CYSE Tenure-Track Faculty Candidate Seminar #4: Measurement Integrity in Network Tomography and Resource Allocation: Attacks and Defenses

Speaker:   Shangqing Zhao, University of South Florida
When:   April 1, 2021, 9:00 am - 10:00 am
Where:   Zoom

Abstract

Network measurement is an essential way to gain the understanding on how well a network operates and allocates its resources. In this talk, two new attack strategies against network measurement and resource allocation will be discussed. The first attack is called measurement integrity attack targeting the network tomography, which is an important tool to estimate link metrics from end-to-end network measurements. Unlike conventional data integrity problems that are usually protected by standard methods (e.g., encryption and authentication), a key challenge associated with measurement integrity attacks is that the facts (e.g., packet transmission/delivery timings) during network measurement cannot be protected by such standard methods, but can be easily manipulated by malicious attackers.
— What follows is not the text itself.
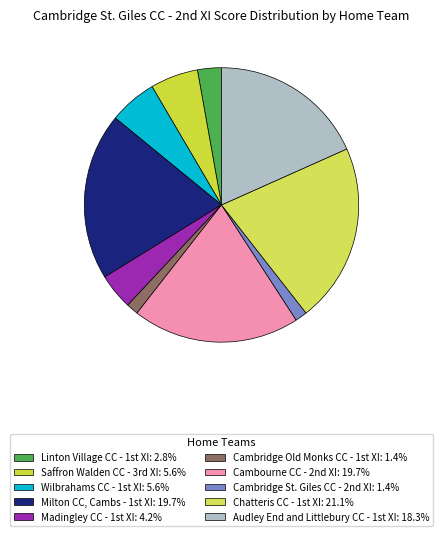

Count the number of slices in the pie.

10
The basic idea of this attack is to intentionally delay or drop packets at malicious nodes to manipulate end-to-end measurements in a way such that a legitimate node is incorrectly identified by network tomography as the root cause of the problem, thereby becoming a scapegoat. The second attack is the Learning-Evaluation-Beating attack against the resource allocation in the cooperative spectrum sensing system. Based on the black-box nature of the fusion center in cooperative spectrum sensing, our new perspective is to make the adversarial use of machine learning to construct a surrogate model of the fusion center’s decision model. We propose a generic algorithm to create malicious sensing measurements using this surrogate model. The defenses against the two types of attacks will also be discussed. Zoom Link: https://gmu.zoom.us/j/96242010304

Speaker Bio

Shangqing Zhao is currently a Ph.D. candidate of Systems and Security in the Department of Electrical Engineering and Florida Center for Cybersecurity at the University of South Florida. In his Ph. D. study, his research primarily focuses on the network and mobile system design and security. His research results have been published in top-tier conferences (e.g., MobiCom, NSDI, INFOCOM, CCS, ICDCS) and journals (e.g., IEEE Transactions on Mobile Computing, IEEE Transactions on Dependable and Secure Computing, IEEE Transactions on Wireless Communications). He also served as a reviewer for multiple top academic journals and conferences. He is a student member of IEEE and ACM.